ギリギリ不快にならない範囲で軽く負荷をかける(でもやりすぎない)
ゆっくり立つ → 血圧調整のトレーニング
10〜15分の散歩 → 自律神経の切り替え刺激

● あえて少しだけズラす
毎日同じ時間+30分程度の変化
室温をわずかに変える

体に細かい調整を思い出させることで、体の「予測と修正」の機能が維持されます。

● 回復の遅さを前提に動く
若い頃と同じ感覚で動くと、午前に動きすぎて午後に崩れたり、1日の中で波が激しくなってしまうので、回復に時間がかかる前提で配分するのがコツです。


原因不明の体調不良は「弱さ」ではなく「チューニングのズレ」

70代の不調は、壊れているわけでも気のせいでもなく設定がズレたまま動いている状態です。必要なのは、完全に休むことでも無理に鍛えることでもなく、「少しずつ調整を取り戻すこと」と言えます。
70代になると、体の各機能が少しずつ反応のタイミングを変えていきます。そのため、朝の目覚めがスッキリしなかったり、ちょっとした動作で疲れを感じたりすることがあります。これは決して「体が弱くなった」のではなく、体の各システムのリズムが少しずれている、いわば“チューニングのズレ”です。

日常生活でできる工夫は意外とシンプルです。たとえば、
・朝起きたら窓を開けて深呼吸し、体を目覚めさせる
・立ち上がる前に足首や膝を軽く動かすことで血流を促す
・入浴後や外出後に5分ほど休むだけで、体の反応が整いやすくなる
・軽くストレッチや肩回しを取り入れて血圧や血流の切り替えをサポートする

こうした小さな習慣の積み重ねで、体のチューニングが自然に整いやすくなります。大切なのは、無理に元気を出そうとするのではなく、体のリズムに合わせた行動を少しずつ取り入れることです。

栄養や水分の補給、睡眠リズムの調整なども加えると、疲れやすさやだるさを和らげる助けになります。つまり、原因不明の不調は「弱さ」ではなく、生活習慣と少しの工夫で対応できる体のサインと捉えることができます。

お料理をするシニア女性.jpg


「70代の不定愁訴は自律神経だけでは説明できない──血圧変動と適応力について」まとめ

70代になると、体のさまざまな調整機能がゆるやかに変化していきます。とくに自律神経は日常の体調や気分に関わる重要な仕組みですが、不定愁訴の原因をすべて自律神経の問題だけで説明することは難しいことがあります。

実際には、血圧の変動や体の適応力の低下も影響しています。たとえば、朝起きたときの立ち上がりや、長時間座った後の動作でめまいを感じるのは、血圧が瞬時に切り替わるスピードが若い頃より遅くなっているからです。
また、外出や入浴後の疲労感が強く残るのは、体温や血流の変化に体が追いつきにくくなっていることが関係しています。こうした反応の遅れは、自律神経の調整だけではカバーできません。

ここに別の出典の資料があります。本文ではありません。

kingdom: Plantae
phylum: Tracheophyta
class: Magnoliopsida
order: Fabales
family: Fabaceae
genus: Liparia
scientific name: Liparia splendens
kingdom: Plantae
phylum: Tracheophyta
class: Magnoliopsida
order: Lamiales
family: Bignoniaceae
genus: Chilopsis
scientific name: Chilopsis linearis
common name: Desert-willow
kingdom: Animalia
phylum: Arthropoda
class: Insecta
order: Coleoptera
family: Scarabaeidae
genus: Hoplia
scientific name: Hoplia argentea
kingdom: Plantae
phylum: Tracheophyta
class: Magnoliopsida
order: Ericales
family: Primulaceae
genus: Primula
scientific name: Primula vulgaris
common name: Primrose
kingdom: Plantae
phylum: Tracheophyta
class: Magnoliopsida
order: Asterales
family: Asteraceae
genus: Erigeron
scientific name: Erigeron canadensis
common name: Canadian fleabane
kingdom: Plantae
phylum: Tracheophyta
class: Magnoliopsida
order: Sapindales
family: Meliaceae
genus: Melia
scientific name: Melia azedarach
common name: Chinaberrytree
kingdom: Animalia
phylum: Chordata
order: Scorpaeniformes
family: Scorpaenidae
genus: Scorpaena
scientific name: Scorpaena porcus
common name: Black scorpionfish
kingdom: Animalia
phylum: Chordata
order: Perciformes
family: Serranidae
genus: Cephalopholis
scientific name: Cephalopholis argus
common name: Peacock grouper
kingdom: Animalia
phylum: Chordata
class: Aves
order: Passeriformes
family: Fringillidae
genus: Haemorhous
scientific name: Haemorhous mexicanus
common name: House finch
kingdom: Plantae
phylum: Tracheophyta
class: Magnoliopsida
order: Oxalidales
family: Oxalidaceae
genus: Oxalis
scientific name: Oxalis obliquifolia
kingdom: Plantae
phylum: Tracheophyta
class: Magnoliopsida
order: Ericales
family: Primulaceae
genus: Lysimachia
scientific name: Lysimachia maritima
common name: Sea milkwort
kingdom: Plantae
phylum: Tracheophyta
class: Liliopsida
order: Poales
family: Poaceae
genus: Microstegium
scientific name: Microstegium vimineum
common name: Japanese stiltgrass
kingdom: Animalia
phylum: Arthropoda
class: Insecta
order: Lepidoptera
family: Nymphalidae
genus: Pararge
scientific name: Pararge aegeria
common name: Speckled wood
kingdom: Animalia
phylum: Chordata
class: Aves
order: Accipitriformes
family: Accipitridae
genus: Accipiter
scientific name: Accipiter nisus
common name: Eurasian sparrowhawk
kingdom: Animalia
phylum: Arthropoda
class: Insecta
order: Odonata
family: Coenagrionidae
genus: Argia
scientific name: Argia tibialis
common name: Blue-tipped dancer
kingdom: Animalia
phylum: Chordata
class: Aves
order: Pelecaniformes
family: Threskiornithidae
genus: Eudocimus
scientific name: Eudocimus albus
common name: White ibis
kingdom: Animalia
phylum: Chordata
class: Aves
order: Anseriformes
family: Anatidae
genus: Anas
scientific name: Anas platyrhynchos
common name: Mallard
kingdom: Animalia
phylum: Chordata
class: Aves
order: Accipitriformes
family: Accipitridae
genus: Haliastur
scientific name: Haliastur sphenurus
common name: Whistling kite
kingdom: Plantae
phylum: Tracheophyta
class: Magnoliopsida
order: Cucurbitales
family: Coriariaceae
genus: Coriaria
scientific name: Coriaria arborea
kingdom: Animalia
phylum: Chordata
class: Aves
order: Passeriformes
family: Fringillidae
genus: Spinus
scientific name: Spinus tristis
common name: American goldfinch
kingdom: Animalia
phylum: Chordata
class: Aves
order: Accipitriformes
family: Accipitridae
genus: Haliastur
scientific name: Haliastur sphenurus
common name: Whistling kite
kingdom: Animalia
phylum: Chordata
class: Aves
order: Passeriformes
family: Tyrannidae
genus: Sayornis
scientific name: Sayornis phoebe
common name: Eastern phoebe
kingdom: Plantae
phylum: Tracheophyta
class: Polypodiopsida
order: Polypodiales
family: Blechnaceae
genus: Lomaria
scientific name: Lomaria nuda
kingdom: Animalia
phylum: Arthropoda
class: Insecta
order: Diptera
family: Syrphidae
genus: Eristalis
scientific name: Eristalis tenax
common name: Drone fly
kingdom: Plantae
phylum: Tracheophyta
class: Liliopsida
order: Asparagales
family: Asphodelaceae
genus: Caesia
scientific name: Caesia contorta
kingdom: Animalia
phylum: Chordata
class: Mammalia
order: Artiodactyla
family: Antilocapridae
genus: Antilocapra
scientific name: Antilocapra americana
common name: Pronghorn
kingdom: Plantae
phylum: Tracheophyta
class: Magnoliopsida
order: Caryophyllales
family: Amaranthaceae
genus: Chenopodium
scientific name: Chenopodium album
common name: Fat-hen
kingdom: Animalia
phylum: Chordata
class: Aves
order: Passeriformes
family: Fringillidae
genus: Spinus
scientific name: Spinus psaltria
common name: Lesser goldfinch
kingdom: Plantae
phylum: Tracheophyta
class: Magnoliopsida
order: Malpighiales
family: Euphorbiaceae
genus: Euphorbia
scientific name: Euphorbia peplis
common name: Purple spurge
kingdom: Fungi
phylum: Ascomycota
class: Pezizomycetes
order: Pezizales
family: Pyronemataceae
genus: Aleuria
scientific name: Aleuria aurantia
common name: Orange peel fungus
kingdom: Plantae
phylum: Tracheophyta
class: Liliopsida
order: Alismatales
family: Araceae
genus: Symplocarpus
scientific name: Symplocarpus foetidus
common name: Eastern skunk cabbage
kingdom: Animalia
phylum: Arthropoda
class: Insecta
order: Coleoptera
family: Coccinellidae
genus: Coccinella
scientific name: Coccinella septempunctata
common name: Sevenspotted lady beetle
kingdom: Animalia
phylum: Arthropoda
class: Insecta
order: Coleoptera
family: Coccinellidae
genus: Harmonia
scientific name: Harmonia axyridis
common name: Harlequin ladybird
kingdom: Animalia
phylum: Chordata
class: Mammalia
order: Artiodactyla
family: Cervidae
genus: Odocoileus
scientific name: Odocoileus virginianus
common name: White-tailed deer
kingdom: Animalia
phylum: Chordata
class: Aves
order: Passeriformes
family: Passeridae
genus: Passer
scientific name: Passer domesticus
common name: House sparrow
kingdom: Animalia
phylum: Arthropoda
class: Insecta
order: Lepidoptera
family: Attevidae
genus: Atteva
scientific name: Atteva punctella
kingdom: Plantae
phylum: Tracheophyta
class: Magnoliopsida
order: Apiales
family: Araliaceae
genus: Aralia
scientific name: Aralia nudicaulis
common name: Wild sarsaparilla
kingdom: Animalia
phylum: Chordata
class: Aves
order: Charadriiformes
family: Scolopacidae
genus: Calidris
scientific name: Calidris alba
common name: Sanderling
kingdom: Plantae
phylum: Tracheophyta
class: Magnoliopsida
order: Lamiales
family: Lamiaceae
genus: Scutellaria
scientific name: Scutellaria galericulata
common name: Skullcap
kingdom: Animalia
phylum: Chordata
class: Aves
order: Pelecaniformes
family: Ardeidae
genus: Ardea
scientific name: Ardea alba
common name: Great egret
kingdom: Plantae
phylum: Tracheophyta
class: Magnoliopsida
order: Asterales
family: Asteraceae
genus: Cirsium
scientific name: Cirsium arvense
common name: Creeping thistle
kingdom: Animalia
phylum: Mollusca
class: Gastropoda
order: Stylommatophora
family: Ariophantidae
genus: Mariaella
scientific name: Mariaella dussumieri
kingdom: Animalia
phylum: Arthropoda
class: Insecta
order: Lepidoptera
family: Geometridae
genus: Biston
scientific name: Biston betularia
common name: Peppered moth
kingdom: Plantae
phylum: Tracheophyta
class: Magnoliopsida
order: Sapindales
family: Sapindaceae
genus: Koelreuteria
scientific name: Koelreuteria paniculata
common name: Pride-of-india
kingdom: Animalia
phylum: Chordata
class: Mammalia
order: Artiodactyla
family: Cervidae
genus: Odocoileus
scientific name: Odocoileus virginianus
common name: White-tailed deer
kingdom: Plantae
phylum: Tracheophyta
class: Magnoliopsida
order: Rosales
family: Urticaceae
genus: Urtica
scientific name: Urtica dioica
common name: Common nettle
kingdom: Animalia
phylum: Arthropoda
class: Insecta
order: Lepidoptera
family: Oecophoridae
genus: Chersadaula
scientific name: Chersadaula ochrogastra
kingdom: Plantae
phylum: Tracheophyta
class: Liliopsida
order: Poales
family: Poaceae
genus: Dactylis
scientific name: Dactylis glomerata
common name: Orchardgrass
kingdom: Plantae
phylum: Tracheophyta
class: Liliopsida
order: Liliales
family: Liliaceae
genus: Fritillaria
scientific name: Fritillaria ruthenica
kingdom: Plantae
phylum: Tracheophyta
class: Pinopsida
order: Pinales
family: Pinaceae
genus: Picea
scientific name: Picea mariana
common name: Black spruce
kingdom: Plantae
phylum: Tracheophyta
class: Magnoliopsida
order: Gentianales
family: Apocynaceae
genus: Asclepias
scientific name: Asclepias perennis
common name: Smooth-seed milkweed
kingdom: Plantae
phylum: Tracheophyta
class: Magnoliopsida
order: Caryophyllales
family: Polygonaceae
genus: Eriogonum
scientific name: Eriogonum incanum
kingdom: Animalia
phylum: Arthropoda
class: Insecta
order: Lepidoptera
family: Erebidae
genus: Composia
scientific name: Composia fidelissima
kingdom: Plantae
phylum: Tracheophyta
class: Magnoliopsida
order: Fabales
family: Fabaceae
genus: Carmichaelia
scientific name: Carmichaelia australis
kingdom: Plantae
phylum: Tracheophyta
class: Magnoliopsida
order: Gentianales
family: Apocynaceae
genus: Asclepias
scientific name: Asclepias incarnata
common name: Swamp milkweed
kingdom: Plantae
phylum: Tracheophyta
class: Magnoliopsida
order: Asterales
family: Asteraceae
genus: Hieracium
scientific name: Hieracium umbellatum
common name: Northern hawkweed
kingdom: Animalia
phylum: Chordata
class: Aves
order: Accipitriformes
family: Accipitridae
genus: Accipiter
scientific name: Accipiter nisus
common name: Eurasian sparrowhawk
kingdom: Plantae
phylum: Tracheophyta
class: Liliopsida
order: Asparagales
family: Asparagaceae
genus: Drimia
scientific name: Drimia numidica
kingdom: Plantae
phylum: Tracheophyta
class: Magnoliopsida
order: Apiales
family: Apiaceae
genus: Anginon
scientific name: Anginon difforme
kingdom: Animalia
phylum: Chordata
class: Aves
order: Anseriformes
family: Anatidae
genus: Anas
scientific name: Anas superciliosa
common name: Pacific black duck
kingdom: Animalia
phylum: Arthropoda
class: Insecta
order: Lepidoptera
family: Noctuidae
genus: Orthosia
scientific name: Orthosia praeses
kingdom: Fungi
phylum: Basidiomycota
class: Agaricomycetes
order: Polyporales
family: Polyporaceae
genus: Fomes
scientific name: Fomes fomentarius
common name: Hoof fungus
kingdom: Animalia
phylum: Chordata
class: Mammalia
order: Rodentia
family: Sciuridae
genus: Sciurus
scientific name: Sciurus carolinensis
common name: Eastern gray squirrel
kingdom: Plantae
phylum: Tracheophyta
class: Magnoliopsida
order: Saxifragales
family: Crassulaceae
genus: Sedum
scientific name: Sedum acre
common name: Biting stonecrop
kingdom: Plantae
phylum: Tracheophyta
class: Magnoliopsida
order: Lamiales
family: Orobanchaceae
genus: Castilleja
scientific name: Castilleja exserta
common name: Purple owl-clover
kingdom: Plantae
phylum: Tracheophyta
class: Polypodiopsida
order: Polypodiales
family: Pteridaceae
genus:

ポイントは、こうした変化を「異常」と考えるのではなく、年齢に伴う体の反応の特性として捉えることです。そして、日常生活で体の変化に合わせた小さな工夫を取り入れることで、不調を軽減することができます。
たとえば、朝の体の軽さや肩のこわばりを軽くチェックするといったセルフ見守りの習慣が、血圧変動や体の反応の鈍さをサポートし、安心して毎日を過ごす助けになります。

不定愁訴は複合的な要因で起こることが多く、自律神経だけに原因を求めるのではなく、体全体の適応力や血流の変化にも目を向けることが大切です。こうした視点を持つことで、日常生活での小さな変化にも柔軟に対応でき、体の負担を減らすことができます。